• **REQUEST**
Reproduce the text of every item below word for word, omitting the pictures.

• **PROVIDED RECORDS**
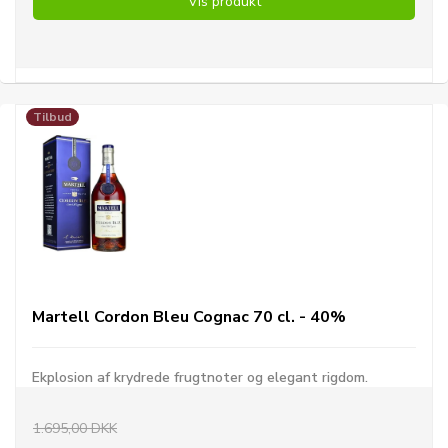
Vis produkt
Tilbud
Martell Cordon Bleu Cognac 70 cl. - 40%
Ekplosion af krydrede frugtnoter og elegant rigdom.
1.695,00 DKK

• **ANSWER SPACE**
Vis produkt
Tilbud
Martell Cordon Bleu Cognac 70 cl. - 40%
Ekplosion af krydrede frugtnoter og elegant rigdom.
1.695,00 DKK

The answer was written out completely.